■ Working data ■

------------------------------------------------------------

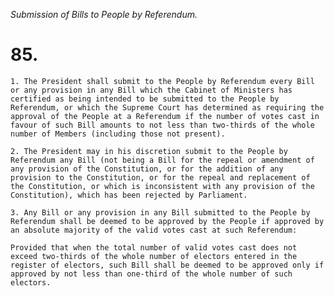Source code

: *Submission of Bills to People by Referendum.*

# 85.

    1. The President shall submit to the People by Referendum every Bill or any provision in any Bill which the Cabinet of Ministers has certified as being intended to be submitted to the People by Referendum, or which the Supreme Court has determined as requiring the approval of the People at a Referendum if the number of votes cast in favour of such Bill amounts to not less than two-thirds of the whole number of Members (including those not present).

    2. The President may in his discretion submit to the People by Referendum any Bill (not being a Bill for the repeal or amendment of any provision of the Constitution, or for the addition of any provision to the Constitution, or for the repeal and replacement of the Constitution, or which is inconsistent with any provision of the Constitution), which has been rejected by Parliament.

    3. Any Bill or any provision in any Bill submitted to the People by Referendum shall be deemed to be approved by the People if approved by an absolute majority of the valid votes cast at such Referendum:

    Provided that when the total number of valid votes cast does not exceed two-thirds of the whole number of electors entered in the register of electors, such Bill shall be deemed to be approved only if approved by not less than one-third of the whole number of such electors.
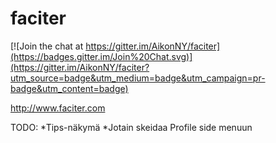 # faciter

[![Join the chat at https://gitter.im/AikonNY/faciter](https://badges.gitter.im/Join%20Chat.svg)](https://gitter.im/AikonNY/faciter?utm_source=badge&utm_medium=badge&utm_campaign=pr-badge&utm_content=badge)

http://www.faciter.com

TODO:
*Tips-näkymä
*Jotain skeidaa Profile side menuun
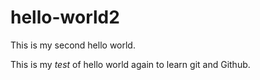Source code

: # hello-world2
This is my second hello world.

This is my *test* of hello world again to learn git and Github.
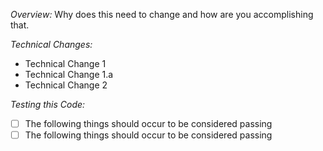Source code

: *Overview:*
Why does this need to change and how are you accomplishing that.

*Technical Changes:*
 - Technical Change 1
  - Technical Change 1.a
 - Technical Change 2

 *Testing this Code:*
 - [ ] The following things should occur to be considered passing
 - [ ] The following things should occur to be considered passing
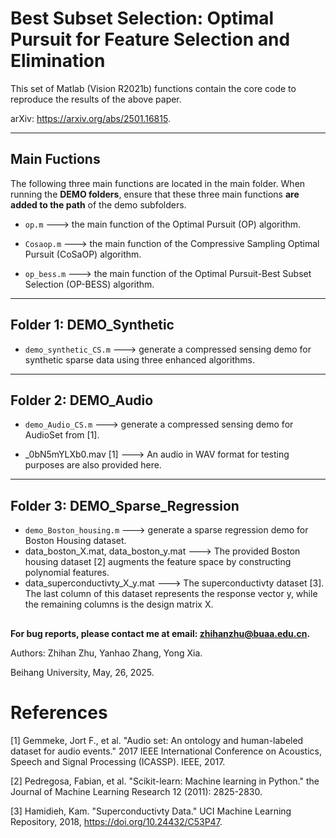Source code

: # Best Subset Selection: Optimal Pursuit for Feature Selection and Elimination


This set of Matlab (Vision R2021b) functions contain the core code to reproduce the results of the above paper.

arXiv: https://arxiv.org/abs/2501.16815.
***

## Main Fuctions 
 The following three main functions are located in the main folder. When running the **DEMO folders**, ensure that these three main functions **are added to the path** of the demo subfolders.
* `op.m` ---> the main function of the Optimal Pursuit (OP) algorithm.

* `Cosaop.m` ---> the main function of the Compressive Sampling Optimal Pursuit (CoSaOP) algorithm.

* `op_bess.m` ---> the main function of the Optimal Pursuit-Best Subset Selection (OP-BESS) algorithm.

***


## Folder 1: DEMO_Synthetic
* `demo_synthetic_CS.m`   ---> generate a compressed sensing demo for synthetic sparse data using three enhanced algorithms.

***

## Folder 2: DEMO_Audio

* `demo_Audio_CS.m`    ---> generate a compressed sensing demo for AudioSet from [1].
    
* _0bN5mYLXb0.mav [1]    ---> An audio in WAV format for testing purposes are also provided here.
  
***
  
## Folder 3: DEMO_Sparse_Regression
* `demo_Boston_housing.m`   ---> generate a sparse regression demo for Boston Housing dataset.
* data_boston_X.mat, data_boston_y.mat        ---> The provided Boston housing dataset [2] augments the feature space by constructing polynomial features.
* data_superconductivty_X_y.mat               ---> The superconductivty dataset [3]. The last column of this dataset represents the response vector y, while the remaining columns is the design matrix X.



##




**For bug reports, please contact me at email: zhihanzhu@buaa.edu.cn.**


Authors: Zhihan Zhu, Yanhao Zhang, Yong Xia.

Beihang University,  May, 26, 2025.



##

# References

[1] Gemmeke, Jort F., et al. "Audio set: An ontology and human-labeled dataset for audio events." 2017 IEEE International Conference on Acoustics, Speech and Signal Processing (ICASSP). IEEE, 2017.

[2] Pedregosa, Fabian, et al. "Scikit-learn: Machine learning in Python." the Journal of Machine Learning Research 12 (2011): 2825-2830.

[3] Hamidieh, Kam. "Superconductivty Data." UCI Machine Learning Repository, 2018, https://doi.org/10.24432/C53P47.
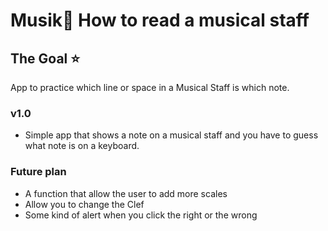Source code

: # Musik🎵 How to read a musical staff

## The Goal ⭐
App to practice which line or space in a Musical Staff is which note.

### v1.0
- Simple app that shows a note on a musical staff and you have to guess what note is on a keyboard.

### Future plan
- A function that allow the user to add more scales
- Allow you to change the Clef
- Some kind of alert when you click the right or the wrong 
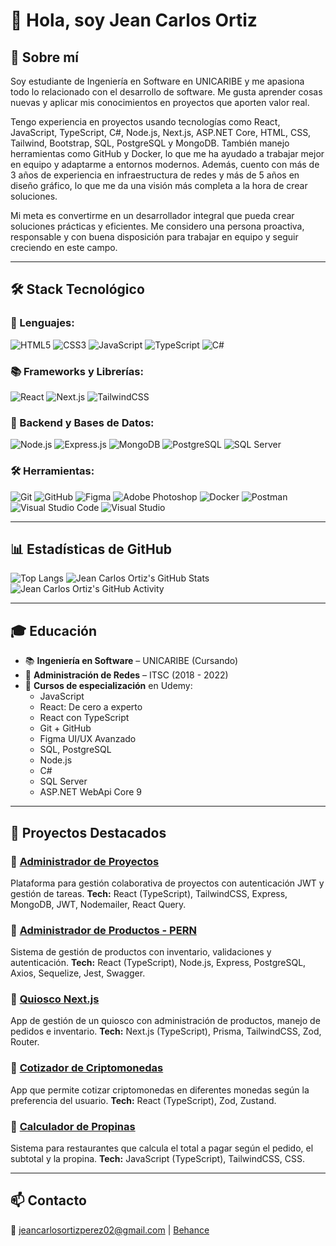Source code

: # 👋 Hola, soy Jean Carlos Ortiz

## 🚀 Sobre mí
Soy estudiante de Ingeniería en Software en UNICARIBE y me apasiona todo lo relacionado con el desarrollo de software. Me gusta aprender cosas nuevas y aplicar mis conocimientos en proyectos que aporten valor real.

Tengo experiencia en proyectos usando tecnologías como React, JavaScript, TypeScript, C#, Node.js, Next.js, ASP.NET Core, HTML, CSS, Tailwind, Bootstrap, SQL, PostgreSQL y MongoDB. También manejo herramientas como GitHub y Docker, lo que me ha ayudado a trabajar mejor en equipo y adaptarme a entornos modernos. Además, cuento con más de 3 años de experiencia en infraestructura de redes y más de 5 años en diseño gráfico, lo que me da una visión más completa a la hora de crear soluciones.

Mi meta es convertirme en un desarrollador integral que pueda crear soluciones prácticas y eficientes. Me considero una persona proactiva, responsable y con buena disposición para trabajar en equipo y seguir creciendo en este campo.

---

## 🛠️ Stack Tecnológico

### 📜 Lenguajes:
![HTML5](https://img.shields.io/badge/HTML5-E34F26?style=for-the-badge&logo=html5&logoColor=white)
![CSS3](https://img.shields.io/badge/CSS3-1572B6?style=for-the-badge&logo=css3&logoColor=white)
![JavaScript](https://img.shields.io/badge/JavaScript-F7DF1E?style=for-the-badge&logo=javascript&logoColor=black)
![TypeScript](https://img.shields.io/badge/TypeScript-3178C6?style=for-the-badge&logo=typescript&logoColor=white)
![C#](https://img.shields.io/badge/C%23-239120?style=for-the-badge&logo=csharp&logoColor=white)

### 📚 Frameworks y Librerías:
![React](https://img.shields.io/badge/React-61DAFB?style=for-the-badge&logo=react&logoColor=black)
![Next.js](https://img.shields.io/badge/Next.js-000000?style=for-the-badge&logo=next.js&logoColor=white)
![TailwindCSS](https://img.shields.io/badge/TailwindCSS-06B6D4?style=for-the-badge&logo=tailwindcss&logoColor=white)

### 🔧 Backend y Bases de Datos:
![Node.js](https://img.shields.io/badge/Node.js-339933?style=for-the-badge&logo=node.js&logoColor=white)
![Express.js](https://img.shields.io/badge/Express.js-000000?style=for-the-badge&logo=express&logoColor=white)
![MongoDB](https://img.shields.io/badge/MongoDB-47A248?style=for-the-badge&logo=mongodb&logoColor=white)
![PostgreSQL](https://img.shields.io/badge/PostgreSQL-336791?style=for-the-badge&logo=postgresql&logoColor=white)
![SQL Server](https://img.shields.io/badge/SQL%20Server-CC2927?style=for-the-badge&logo=microsoftsqlserver&logoColor=white)

### 🛠️ Herramientas:
![Git](https://img.shields.io/badge/Git-F05032?style=for-the-badge&logo=git&logoColor=white)
![GitHub](https://img.shields.io/badge/GitHub-181717?style=for-the-badge&logo=github&logoColor=white)
![Figma](https://img.shields.io/badge/Figma-F24E1E?style=for-the-badge&logo=figma&logoColor=white)
![Adobe Photoshop](https://img.shields.io/badge/Photoshop-31A8FF?style=for-the-badge&logo=adobephotoshop&logoColor=white)
![Docker](https://img.shields.io/badge/Docker-2496ED?style=for-the-badge&logo=docker&logoColor=white)
![Postman](https://img.shields.io/badge/Postman-FF6C37?style=for-the-badge&logo=postman&logoColor=white)
![Visual Studio Code](https://img.shields.io/badge/VS%20Code-007ACC?style=for-the-badge&logo=visualstudiocode&logoColor=white)
![Visual Studio](https://img.shields.io/badge/Visual%20Studio-5C2D91?style=for-the-badge&logo=visualstudio&logoColor=white)


---

## 📊 Estadísticas de GitHub
![Top Langs](https://github-readme-stats.vercel.app/api/top-langs/?username=jeanortiz02&layout=compact&theme=radical)
![Jean Carlos Ortiz's GitHub Stats](https://github-readme-stats.vercel.app/api?username=jeanortiz02&show_icons=true&hide=prs,issues,contribs&theme=radical)
![Jean Carlos Ortiz's GitHub Activity](https://github-readme-activity-graph.vercel.app/graph?username=jeanortiz02&theme=radical)

---

## 🎓 Educación
- 📚 **Ingeniería en Software** – UNICARIBE (Cursando)
- 🏫 **Administración de Redes** – ITSC (2018 - 2022)
- 📖 **Cursos de especialización** en Udemy:
  - JavaScript
  - React: De cero a experto
  - React con TypeScript
  - Git + GitHub
  - Figma UI/UX Avanzado
  - SQL, PostgreSQL
  - Node.js
  - C#
  - SQL Server
  - ASP.NET WebApi Core 9

---

## 🌟 Proyectos Destacados

### 🔹 [Administrador de Proyectos](https://github.com/jeanortiz02/uptask-mern)
Plataforma para gestión colaborativa de proyectos con autenticación JWT y gestión de tareas.
**Tech:** React (TypeScript), TailwindCSS, Express, MongoDB, JWT, Nodemailer, React Query.

### 🔹 [Administrador de Productos - PERN](https://github.com/jeanortiz02/administrador-de-productos)
Sistema de gestión de productos con inventario, validaciones y autenticación.
**Tech:** React (TypeScript), Node.js, Express, PostgreSQL, Axios, Sequelize, Jest, Swagger.

### 🔹 [Quiosco Next.js](https://github.com/jeanortiz02/quiosco-next)
App de gestión de un quiosco con administración de productos, manejo de pedidos e inventario.
**Tech:** Next.js (TypeScript), Prisma, TailwindCSS, Zod, Router.

### 🔹 [Cotizador de Criptomonedas](https://github.com/jeanortiz02/cripto-search-typescript)
App que permite cotizar criptomonedas en diferentes monedas según la preferencia del usuario.
**Tech:** React (TypeScript), Zod, Zustand.

### 🔹 [Calculador de Propinas](https://github.com/jeanortiz02/calculador-propinas)
Sistema para restaurantes que calcula el total a pagar según el pedido, el subtotal y la propina.
**Tech:** JavaScript (TypeScript), TailwindCSS, CSS.



---

## 📫 Contacto
📧 jeancarlosortizperez02@gmail.com | [Behance](https://www.behance.net/jeancaortizp)
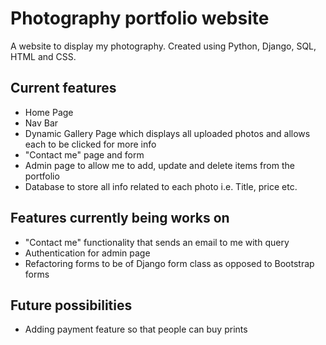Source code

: # Photography portfolio website

A website to display my photography. Created using Python, Django, SQL, HTML and CSS. 

## Current features

* Home Page
* Nav Bar
* Dynamic Gallery Page which displays all uploaded photos and allows each to be clicked for more info
* "Contact me" page and form
* Admin page to allow me to add, update and delete items from the portfolio
* Database to store all info related to each photo i.e. Title, price etc.

## Features currently being works on
* "Contact me" functionality that sends an email to me with query
* Authentication for admin page
* Refactoring forms to be of Django form class as opposed to Bootstrap forms

## Future possibilities
* Adding payment feature so that people can buy prints


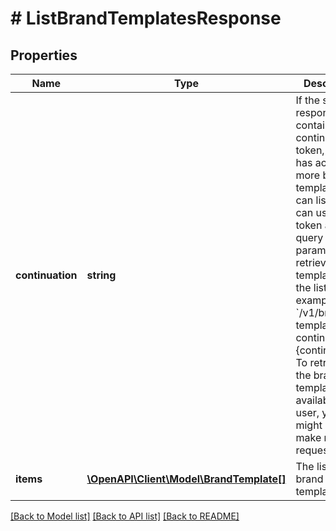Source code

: # # ListBrandTemplatesResponse

## Properties

Name | Type | Description | Notes
------------ | ------------- | ------------- | -------------
**continuation** | **string** | If the success response contains a continuation token, the user has access to more brand templates you can list. You can use this token as a query parameter and retrieve more templates from the list, for example &#x60;/v1/brand-templates?continuation&#x3D;{continuation}&#x60;. To retrieve all the brand templates available to the user, you might need to make multiple requests. | [optional]
**items** | [**\OpenAPI\Client\Model\BrandTemplate[]**](BrandTemplate.md) | The list of brand templates. |

[[Back to Model list]](../../README.md#models) [[Back to API list]](../../README.md#endpoints) [[Back to README]](../../README.md)
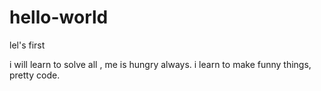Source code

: # hello-world
lel's first

i will learn to solve all , me is hungry always.
i learn to make funny things, pretty code.
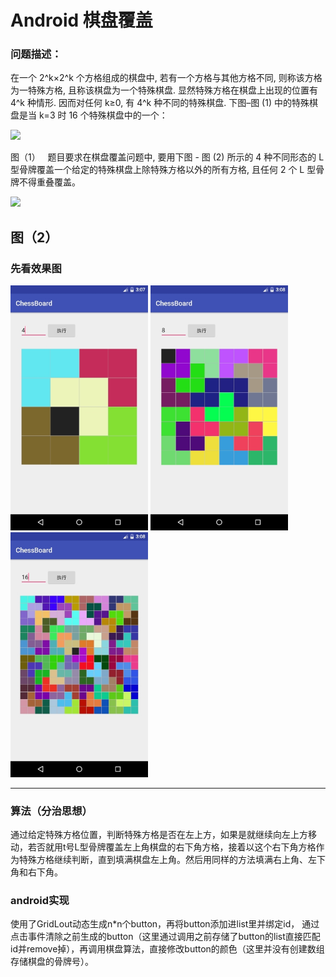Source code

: 


# Android 棋盘覆盖
### 问题描述：
在一个 2^k×2^k 个方格组成的棋盘中, 若有一个方格与其他方格不同, 则称该方格为一特殊方格, 且称该棋盘为一个特殊棋盘. 显然特殊方格在棋盘上出现的位置有 4^k 种情形. 因而对任何 k≥0, 有 4^k 种不同的特殊棋盘.
     下图–图 (1) 中的特殊棋盘是当 k=3 时 16 个特殊棋盘中的一个：
       
       
<img src="http://pic002.cnblogs.com/images/2011/320662/2011080809544435.png" />
  
   图（1）
  
题目要求在棋盘覆盖问题中, 要用下图 - 图 (2) 所示的 4 种不同形态的 L 型骨牌覆盖一个给定的特殊棋盘上除特殊方格以外的所有方格, 且任何 2 个 L 型骨牌不得重叠覆盖。  
  
<img src="http://pic002.cnblogs.com/images/2011/320662/2011080809550625.png" />

   图（2）
---
### 先看效果图
<img src="https://github.com/weimin96/ChessBoard/blob/master/ScreenShots/screenshot1.jpg" width="220"/>
<img src="https://github.com/weimin96/ChessBoard/blob/master/ScreenShots/screenshot2.jpg" width="220"/>
<img src="https://github.com/weimin96/ChessBoard/blob/master/ScreenShots/screenshot3.jpg" width="220"/>

---
### 算法（分治思想）
通过给定特殊方格位置，判断特殊方格是否在左上方，如果是就继续向左上方移动，若否就用t号L型骨牌覆盖左上角棋盘的右下角方格，接着以这个右下角方格作为特殊方格继续判断，直到填满棋盘左上角。然后用同样的方法填满右上角、左下角和右下角。

### android实现
  
使用了GridLout动态生成n*n个button，再将button添加进list里并绑定id，
通过点击事件清除之前生成的button（这里通过调用之前存储了button的list直接匹配id并remove掉），再调用棋盘算法，直接修改button的颜色（这里并没有创建数组存储棋盘的骨牌号）。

------------------------------------------------------------

■ Directions ■
Starting at the first line of the entries, restate word for word everything through the line that holds "1. The President", both ends included, but omit any pictures.

■ Written reply ■
Source code

: *Submission of Bills to People by Referendum.*

# 85.

    1. The President shall submit to the People by Referendum every Bill or any provision in any Bill which the Cabinet of Ministers has certified as being intended to be submitted to the People by Referendum, or which the Supreme Court has determined as requiring the approval of the People at a Referendum if the number of votes cast in favour of such Bill amounts to not less than two-thirds of the whole number of Members (including those not present).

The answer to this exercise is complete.